First, the Des Moines Register revealed that Iowa was sharing confidential records – even grades – with the county sheriff’s office when a student or alumnus applied for a concealed-weapons permit. If you sat down and tried to design the exact factual circumstance that FERPA was enacted in 1974 to make illegal, this would be it: Sharing your files with the local police so they can use the information against you. You can’t get that one wrong. Yet somehow Iowa did.

And then in November, when the Iowa Press-Citizen reported on a string of reported campus sexual assaults, a university spokesman told the newspaper: “If [a rape] indeed does involve a student and disciplinary action is taken against a student, those records are confidential because they’re student records. So under federal law, we can’t release those details.”

That’s a terrific answer – in 1987.

But Congress rewrote FERPA in 1992 specifically and unequivocally to say that the outcomes of disciplinary proceedings in which a student is found liable for a crime of violence or a sex crime are no longer FERPA-protected. So Iowa’s explanation would be perfect with the addition of one little word: “Not.”

  • At California’s Bret Harte Union High School District, you can attend the swimming meets, take pictures, shoot video, and write down everything you see. But, according to the school district’s lawyer, you can’t ask to see a copy of the scoresheet.
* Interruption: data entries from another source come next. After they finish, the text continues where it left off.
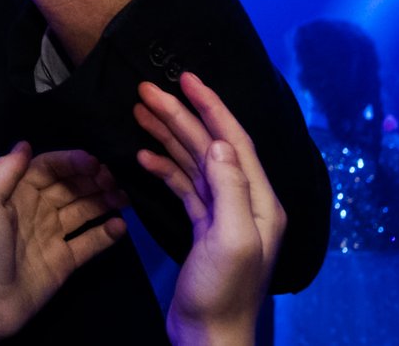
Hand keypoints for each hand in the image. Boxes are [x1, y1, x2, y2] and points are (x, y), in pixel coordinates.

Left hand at [0, 143, 127, 341]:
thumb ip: (4, 170)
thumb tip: (25, 143)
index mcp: (15, 192)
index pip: (48, 168)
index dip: (71, 162)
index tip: (94, 162)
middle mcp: (35, 209)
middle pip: (70, 187)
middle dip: (92, 179)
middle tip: (114, 178)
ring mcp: (51, 235)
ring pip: (83, 211)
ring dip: (104, 201)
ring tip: (124, 197)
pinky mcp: (64, 261)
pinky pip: (90, 242)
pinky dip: (107, 234)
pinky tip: (121, 225)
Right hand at [136, 73, 284, 343]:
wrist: (210, 337)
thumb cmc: (223, 292)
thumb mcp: (231, 240)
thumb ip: (229, 189)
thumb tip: (218, 143)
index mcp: (260, 202)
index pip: (235, 141)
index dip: (212, 106)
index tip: (186, 78)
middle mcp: (245, 202)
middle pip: (210, 146)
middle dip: (180, 115)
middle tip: (144, 90)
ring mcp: (223, 215)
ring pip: (194, 162)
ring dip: (168, 135)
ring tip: (139, 110)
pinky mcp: (203, 228)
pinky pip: (184, 186)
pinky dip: (164, 167)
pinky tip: (142, 156)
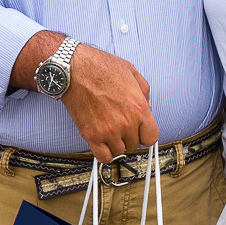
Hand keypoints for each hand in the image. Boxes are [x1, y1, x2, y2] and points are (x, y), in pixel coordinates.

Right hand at [59, 43, 158, 163]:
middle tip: (119, 125)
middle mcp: (126, 122)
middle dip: (129, 136)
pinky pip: (103, 157)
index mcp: (139, 107)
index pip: (151, 137)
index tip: (139, 131)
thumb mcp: (131, 71)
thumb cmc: (99, 67)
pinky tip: (102, 142)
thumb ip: (144, 92)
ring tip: (109, 131)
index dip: (145, 134)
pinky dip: (104, 153)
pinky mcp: (91, 135)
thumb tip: (147, 108)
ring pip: (119, 152)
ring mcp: (108, 131)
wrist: (73, 69)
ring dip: (116, 144)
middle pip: (135, 145)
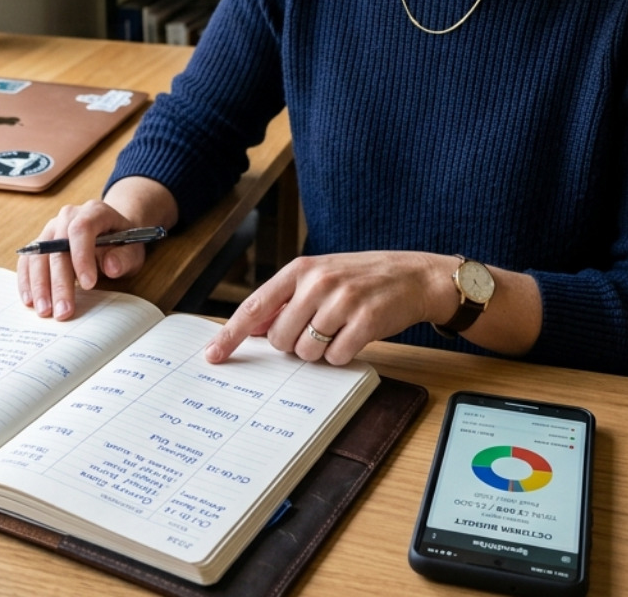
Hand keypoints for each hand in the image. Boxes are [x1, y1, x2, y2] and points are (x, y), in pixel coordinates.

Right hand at [18, 200, 148, 319]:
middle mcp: (68, 216)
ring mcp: (51, 229)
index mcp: (94, 211)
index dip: (82, 256)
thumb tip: (110, 266)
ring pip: (38, 255)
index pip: (81, 229)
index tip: (88, 284)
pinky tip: (30, 301)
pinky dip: (27, 281)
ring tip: (45, 311)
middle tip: (63, 311)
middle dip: (59, 282)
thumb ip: (124, 257)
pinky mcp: (39, 244)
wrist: (110, 233)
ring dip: (39, 285)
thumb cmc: (121, 243)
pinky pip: (27, 261)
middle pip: (57, 247)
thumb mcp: (132, 250)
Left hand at [205, 252, 456, 365]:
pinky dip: (342, 355)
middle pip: (281, 339)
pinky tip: (356, 336)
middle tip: (318, 330)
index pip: (255, 307)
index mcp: (301, 270)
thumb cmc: (362, 279)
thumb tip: (254, 329)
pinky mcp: (365, 321)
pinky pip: (336, 357)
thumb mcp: (321, 277)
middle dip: (294, 344)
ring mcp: (342, 301)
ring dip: (320, 351)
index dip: (231, 334)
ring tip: (340, 329)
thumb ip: (287, 299)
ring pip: (307, 351)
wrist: (414, 275)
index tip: (213, 355)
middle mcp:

The district legal counsel told a local sports blogger that – even though high schools across America have harmlessly publicized the results of sporting events for 40 years without once blipping the federal FERPA radar – he’d decided this universally observed practice was now a privacy violation. To tell your client that it’s illegal to do what thousands of school districts have been doing for decades, you have to be pretty convinced that you’re the smartest school lawyer in the country. Otherwise, you might just be the dumbest.
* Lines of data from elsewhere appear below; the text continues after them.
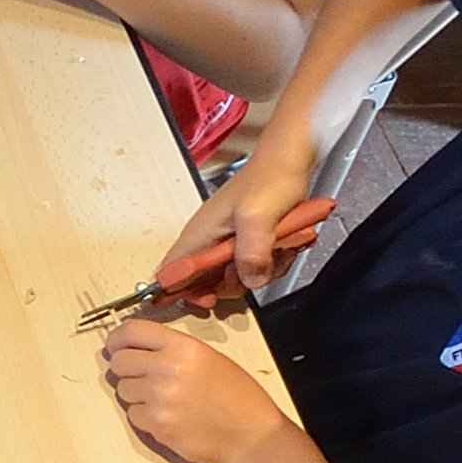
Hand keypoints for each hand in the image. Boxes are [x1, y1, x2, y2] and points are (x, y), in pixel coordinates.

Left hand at [100, 319, 289, 462]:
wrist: (250, 435)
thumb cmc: (238, 398)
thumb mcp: (209, 357)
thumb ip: (172, 349)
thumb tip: (139, 348)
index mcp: (182, 347)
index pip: (131, 331)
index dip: (117, 338)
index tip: (115, 344)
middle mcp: (167, 369)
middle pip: (118, 361)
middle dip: (125, 367)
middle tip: (139, 374)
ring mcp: (158, 398)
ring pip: (122, 389)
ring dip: (136, 393)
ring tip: (164, 398)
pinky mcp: (155, 424)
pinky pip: (132, 414)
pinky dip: (144, 416)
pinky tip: (167, 415)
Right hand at [165, 128, 321, 294]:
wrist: (291, 162)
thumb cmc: (269, 177)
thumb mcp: (258, 216)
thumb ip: (251, 251)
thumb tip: (248, 279)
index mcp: (199, 234)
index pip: (171, 273)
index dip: (181, 292)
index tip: (206, 300)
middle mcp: (210, 241)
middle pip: (208, 284)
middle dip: (236, 283)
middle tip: (254, 270)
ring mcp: (229, 243)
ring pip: (238, 278)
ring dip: (262, 271)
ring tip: (276, 248)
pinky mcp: (248, 243)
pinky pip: (256, 268)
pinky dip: (273, 262)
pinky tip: (283, 245)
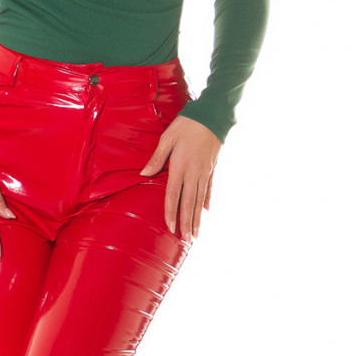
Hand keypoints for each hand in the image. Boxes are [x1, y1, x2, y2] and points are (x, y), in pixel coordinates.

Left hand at [139, 116, 220, 240]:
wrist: (213, 116)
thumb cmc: (187, 124)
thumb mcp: (167, 138)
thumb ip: (157, 158)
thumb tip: (144, 174)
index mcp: (180, 167)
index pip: (173, 195)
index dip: (171, 212)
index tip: (170, 227)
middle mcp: (193, 173)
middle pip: (188, 203)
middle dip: (186, 222)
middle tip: (186, 239)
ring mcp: (204, 172)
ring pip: (200, 200)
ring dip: (197, 218)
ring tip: (196, 233)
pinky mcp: (211, 168)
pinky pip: (209, 189)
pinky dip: (207, 201)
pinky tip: (206, 212)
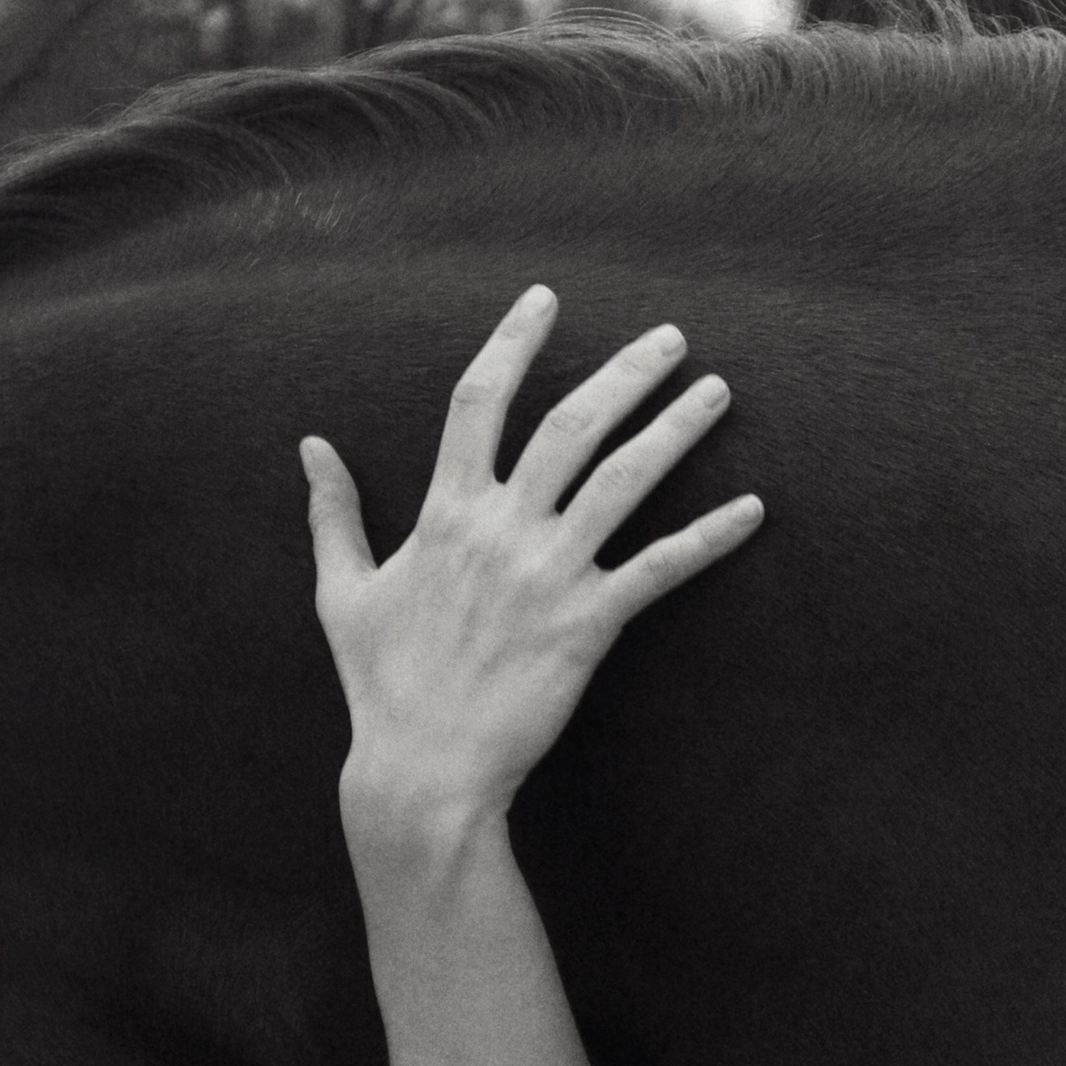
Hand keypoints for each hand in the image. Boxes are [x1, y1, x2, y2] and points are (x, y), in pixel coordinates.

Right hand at [301, 285, 762, 828]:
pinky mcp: (587, 625)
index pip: (481, 400)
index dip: (514, 342)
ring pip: (623, 480)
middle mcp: (500, 529)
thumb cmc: (381, 684)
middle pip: (571, 424)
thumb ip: (334, 513)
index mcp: (444, 511)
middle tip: (672, 336)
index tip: (546, 299)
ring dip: (677, 431)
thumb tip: (310, 446)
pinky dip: (710, 538)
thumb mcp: (342, 591)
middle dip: (625, 372)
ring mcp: (546, 574)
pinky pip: (659, 569)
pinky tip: (754, 510)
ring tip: (720, 392)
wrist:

But for a misapplication of FERPA that crosses the line from boneheaded into evil, we’re going with the Lowndes County, Georgia, school system. The district made the grieving family of 17-year-old Kendrick Johnson, who died under mysterious circumstances in the Lowndes High School gym, go to court to obtain surveillance video that might help explain his death.

Here’s why the family wanted the video: To see if the farfetched explanation they were given for their son’s death – that he accidentally rolled himself up in a gym mat and died – was true, or whether foul play was involved.

Since Kendrick’s parents have an absolute right to see their own child’s FERPA records, it wasn’t his privacy that the school was worried about. The only other people recognizable on the video might be (1) students participating in phys-ed class, which is done in front of a gym-ful of people and isn’t the least bit confidential, or (2) potentially, people who had a hand in Kendrick’s death. If those people feel like filing a FERPA privacy complaint with the U.S. Department of Education, they should have 20-years-to-life to do it.

Leaving aside the fact that a surveillance video isn’t a FERPA education record to begin with (as a New York court has already held in a similar case), there’s a recognized FERPA exception when release is necessary in furtherance of public safety. Wild guess, but “finding out whether a murderer is killing students on campus” is probably what the Department of Education had in mind when it created the “public safety” exception.

Putting FERPA ahead of the needs of a grieving family – and the need to reassure the public that a killer isn’t loose in the school – ought to disqualify you from any future workplace without a drive-thru window. Congratulations to the Lowndes County School District, for the most reprehensible misuse of FERPA of 2013 – or maybe ever.